Task details: Starting at the line that holds "t sur le revenu" and stopping at the line that holds "esenti sul sito, salvo", restate the records below word for word, with both of those lines included.

Material for this task:
####################

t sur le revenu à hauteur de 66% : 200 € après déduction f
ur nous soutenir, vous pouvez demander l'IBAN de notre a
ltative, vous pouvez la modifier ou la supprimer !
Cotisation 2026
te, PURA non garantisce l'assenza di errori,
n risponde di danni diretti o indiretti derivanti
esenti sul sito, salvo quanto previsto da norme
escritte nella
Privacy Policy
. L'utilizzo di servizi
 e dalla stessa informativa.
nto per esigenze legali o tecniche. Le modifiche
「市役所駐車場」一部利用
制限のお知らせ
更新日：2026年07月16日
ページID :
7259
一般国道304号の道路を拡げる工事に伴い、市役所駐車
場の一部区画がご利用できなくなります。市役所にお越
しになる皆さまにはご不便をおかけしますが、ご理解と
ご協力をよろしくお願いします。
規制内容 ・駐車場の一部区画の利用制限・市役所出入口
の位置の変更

####################

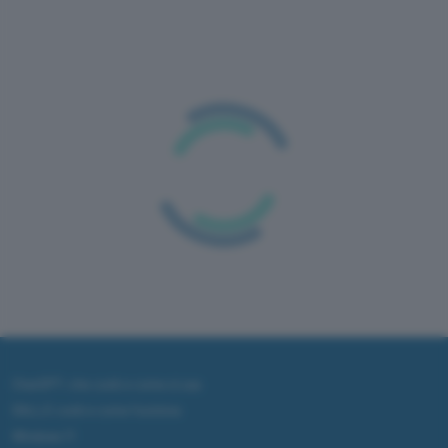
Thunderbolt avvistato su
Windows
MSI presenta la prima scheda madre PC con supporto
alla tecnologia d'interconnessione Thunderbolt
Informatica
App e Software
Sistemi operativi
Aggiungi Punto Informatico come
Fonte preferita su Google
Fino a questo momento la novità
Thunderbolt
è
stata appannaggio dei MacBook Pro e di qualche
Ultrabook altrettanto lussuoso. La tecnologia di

####################

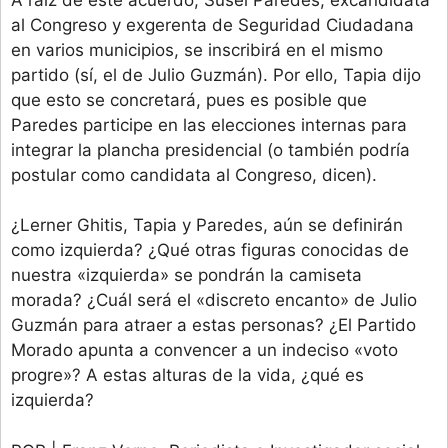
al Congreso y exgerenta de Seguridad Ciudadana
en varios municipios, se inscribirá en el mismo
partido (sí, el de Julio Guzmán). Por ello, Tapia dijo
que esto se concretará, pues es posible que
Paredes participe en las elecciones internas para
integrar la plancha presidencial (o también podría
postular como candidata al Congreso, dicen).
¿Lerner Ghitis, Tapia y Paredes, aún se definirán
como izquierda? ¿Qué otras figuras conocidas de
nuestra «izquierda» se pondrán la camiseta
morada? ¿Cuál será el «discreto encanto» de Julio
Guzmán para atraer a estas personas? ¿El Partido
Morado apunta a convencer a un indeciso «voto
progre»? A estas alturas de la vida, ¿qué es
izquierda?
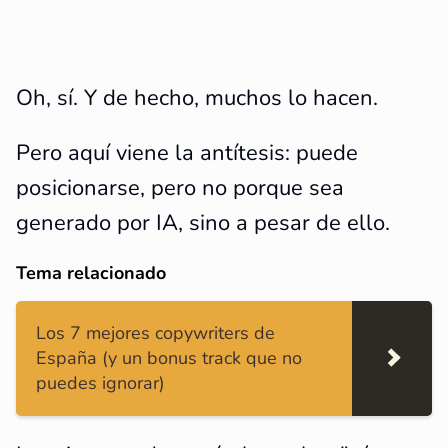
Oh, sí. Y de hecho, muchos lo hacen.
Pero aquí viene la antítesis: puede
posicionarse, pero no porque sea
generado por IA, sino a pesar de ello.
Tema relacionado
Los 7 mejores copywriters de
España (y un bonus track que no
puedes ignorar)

####################

Your solution:
t sur le revenu à hauteur de 66% : 200 € après déduction f
ur nous soutenir, vous pouvez demander l'IBAN de notre a
ltative, vous pouvez la modifier ou la supprimer !
Cotisation 2026
te, PURA non garantisce l'assenza di errori,
n risponde di danni diretti o indiretti derivanti
esenti sul sito, salvo quanto previsto da norme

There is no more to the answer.